In northern Virginia, meanwhile, "in recognition of the knowledge gap about cancer rehab, we are developing a screening tool to help physicians—general practitioners and oncologists—better identify patients who can benefit from physical therapy, both pre- and posttreatment," Guarna says. "It likely will combine an evidence-based functional test with subjective screening questions."
Guarna anticipates doing "a lot of legwork" this year, as she hits the road to present and distribute the tool. She's excited by its potential to help "identify problems such as weakness, range-of-motion deficits, and poor physical conditioning that can be improved by physical therapy prior to cancer treatment." She adds, however, that she anticipates "very slow going" in getting physicians onboard.
"It can feel like an uphill battle," Moore agrees. "But more and more people are learning about prehab on the Internet and talking about it with their doctors. And I inform physicians about the results we've achieved with our patients. I emphasize that better results mean greater patient satisfaction—and that makes every member of the health care team look better in patients' eyes."
Brosky says trends in patient demographics and health care delivery auger well for prehabilitation's growth. He references the "silver tsunami" of aging baby boomers seeking to prolong their active lifestyle, and predicts that interest in perioperative care—care both before and after surgery—for joint replacements will get a major push from the federal government's Comprehensive Care for Joint Replacement model.7
That initiative, to be launched this spring in 67 geographic areas across the United States, mandates bundling payment and quality measures for each episode of care associated with hip or knee replacement. The idea is to encourage hospitals, physicians, and other health care providers to work together to improve quality and coordination of care. APTA soon will be launching an online resource center to navigate PTs through this program, given the fact that efficiently compiling data about quality and cost will be vital to demonstrating physical therapy's value and ensuring that it is appropriately recognized in bundled payment allocations.
"As the bundled payment concept grows and the relevance and importance of prehabilitation to patient outcomes and cost savings increasingly is recognized, perioperative care is going to assume increasing importance," Brosky predicts.
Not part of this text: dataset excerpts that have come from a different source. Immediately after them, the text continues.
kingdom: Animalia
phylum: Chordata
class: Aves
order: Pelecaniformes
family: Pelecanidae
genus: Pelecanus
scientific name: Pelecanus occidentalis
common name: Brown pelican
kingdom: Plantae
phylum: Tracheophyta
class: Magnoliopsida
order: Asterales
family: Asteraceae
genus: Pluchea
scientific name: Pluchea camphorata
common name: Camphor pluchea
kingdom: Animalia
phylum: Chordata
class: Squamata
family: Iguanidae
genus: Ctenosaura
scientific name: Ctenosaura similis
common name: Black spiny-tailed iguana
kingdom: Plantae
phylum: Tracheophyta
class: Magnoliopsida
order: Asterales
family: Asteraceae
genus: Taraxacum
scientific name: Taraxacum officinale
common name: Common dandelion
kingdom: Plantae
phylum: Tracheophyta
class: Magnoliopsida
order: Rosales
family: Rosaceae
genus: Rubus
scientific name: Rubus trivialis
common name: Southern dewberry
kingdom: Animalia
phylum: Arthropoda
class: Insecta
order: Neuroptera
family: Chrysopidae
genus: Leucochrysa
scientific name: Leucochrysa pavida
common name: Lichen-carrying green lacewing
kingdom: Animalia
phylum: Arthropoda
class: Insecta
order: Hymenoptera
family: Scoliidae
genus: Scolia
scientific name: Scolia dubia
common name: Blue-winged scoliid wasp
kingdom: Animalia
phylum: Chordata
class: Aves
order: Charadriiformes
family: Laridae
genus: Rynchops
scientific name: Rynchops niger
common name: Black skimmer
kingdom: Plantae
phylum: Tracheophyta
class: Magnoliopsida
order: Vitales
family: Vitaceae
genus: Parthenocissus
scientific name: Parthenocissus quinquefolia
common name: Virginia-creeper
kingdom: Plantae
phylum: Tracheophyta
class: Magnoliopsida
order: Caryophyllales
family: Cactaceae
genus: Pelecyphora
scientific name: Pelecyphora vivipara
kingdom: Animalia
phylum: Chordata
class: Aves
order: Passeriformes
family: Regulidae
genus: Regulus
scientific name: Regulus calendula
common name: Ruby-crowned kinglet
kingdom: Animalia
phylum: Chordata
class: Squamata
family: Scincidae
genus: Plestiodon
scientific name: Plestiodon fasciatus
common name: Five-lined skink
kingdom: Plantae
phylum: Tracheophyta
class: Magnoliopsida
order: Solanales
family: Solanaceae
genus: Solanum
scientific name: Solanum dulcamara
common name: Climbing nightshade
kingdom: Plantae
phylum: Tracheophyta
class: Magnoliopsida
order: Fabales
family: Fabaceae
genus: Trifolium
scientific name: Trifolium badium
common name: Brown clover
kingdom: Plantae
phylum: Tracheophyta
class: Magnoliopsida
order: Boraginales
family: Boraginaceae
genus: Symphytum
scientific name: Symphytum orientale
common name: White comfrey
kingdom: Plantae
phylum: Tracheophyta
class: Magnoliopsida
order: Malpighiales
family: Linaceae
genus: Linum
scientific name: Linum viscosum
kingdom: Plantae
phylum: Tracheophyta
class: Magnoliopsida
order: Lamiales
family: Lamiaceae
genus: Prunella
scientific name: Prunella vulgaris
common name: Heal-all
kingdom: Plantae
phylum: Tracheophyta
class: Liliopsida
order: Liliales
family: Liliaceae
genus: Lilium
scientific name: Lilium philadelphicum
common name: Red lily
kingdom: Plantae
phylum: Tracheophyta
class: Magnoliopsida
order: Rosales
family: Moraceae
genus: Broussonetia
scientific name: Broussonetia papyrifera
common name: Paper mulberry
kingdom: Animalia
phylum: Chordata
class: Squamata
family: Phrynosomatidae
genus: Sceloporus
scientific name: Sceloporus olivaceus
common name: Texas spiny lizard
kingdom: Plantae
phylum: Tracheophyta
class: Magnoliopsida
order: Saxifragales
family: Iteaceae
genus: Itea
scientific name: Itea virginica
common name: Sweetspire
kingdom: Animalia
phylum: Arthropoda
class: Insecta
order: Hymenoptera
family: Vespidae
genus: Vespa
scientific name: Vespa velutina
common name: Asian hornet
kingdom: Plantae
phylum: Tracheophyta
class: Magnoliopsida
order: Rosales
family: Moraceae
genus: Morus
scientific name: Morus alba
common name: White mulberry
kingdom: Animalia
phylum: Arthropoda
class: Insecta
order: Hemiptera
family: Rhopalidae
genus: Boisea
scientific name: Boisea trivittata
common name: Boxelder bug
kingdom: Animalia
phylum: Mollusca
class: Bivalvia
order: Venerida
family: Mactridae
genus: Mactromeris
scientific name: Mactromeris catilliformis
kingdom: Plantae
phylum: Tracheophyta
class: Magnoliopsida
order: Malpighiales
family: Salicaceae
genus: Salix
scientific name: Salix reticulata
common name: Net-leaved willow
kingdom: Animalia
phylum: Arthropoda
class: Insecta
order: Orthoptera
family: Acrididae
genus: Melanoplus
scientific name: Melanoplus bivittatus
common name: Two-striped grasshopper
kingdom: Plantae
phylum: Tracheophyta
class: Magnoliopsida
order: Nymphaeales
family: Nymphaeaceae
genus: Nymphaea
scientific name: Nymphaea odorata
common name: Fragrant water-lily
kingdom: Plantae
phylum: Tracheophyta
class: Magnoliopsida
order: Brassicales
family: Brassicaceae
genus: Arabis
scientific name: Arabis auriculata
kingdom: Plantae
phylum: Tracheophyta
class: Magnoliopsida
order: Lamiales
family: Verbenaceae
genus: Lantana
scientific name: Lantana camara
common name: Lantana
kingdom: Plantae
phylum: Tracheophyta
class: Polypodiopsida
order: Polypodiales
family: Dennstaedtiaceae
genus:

"Prehab absolutely is going to grow," Moore concurs. "In this changing health care environment, given the increasing number of these surgeries being performed and the number of people who want to remain as active as possible for as long as possible, I see prehab becoming a very big market for physical therapy."
"We have a huge opportunity here to improve patient outcomes and drive cost savings in the health care system," echoes Snyder.
Guarna is less optimistic about the pace of recognition of prehab's value in cancer treatment. On the day she spoke with PT in Motion, an insurance provider had declined prehab authorization for a patient who'd been treated for breast cancer and was awaiting chemotherapy. The patient's physician had advocated supervised exercise and Guarna had argued, to no avail, that "for this patient to exercise on her own posed a significant safety risk." The response from the insurance provider nevertheless was that if the patient desired prehab, she'd have to pay for it out of pocket.
"I've seen what cancer can do to people," Guarna says with a sigh. "My mom has had cancer twice. What's interesting is that people who are diagnosed with cancer often feel much, much worse after they're treated, which is so much the opposite of the situation with other diseases."
Her commitment to turning that situation around is what keeps Guarna going.
"I tell people, 'I left a really good job in home health to do this,'" she says. "But whenever I'm tempted to change career paths, I walk into the clinic, talk to my patients, and see for myself how much physical therapy is helping them. It keeps me committed to finishing what I've started."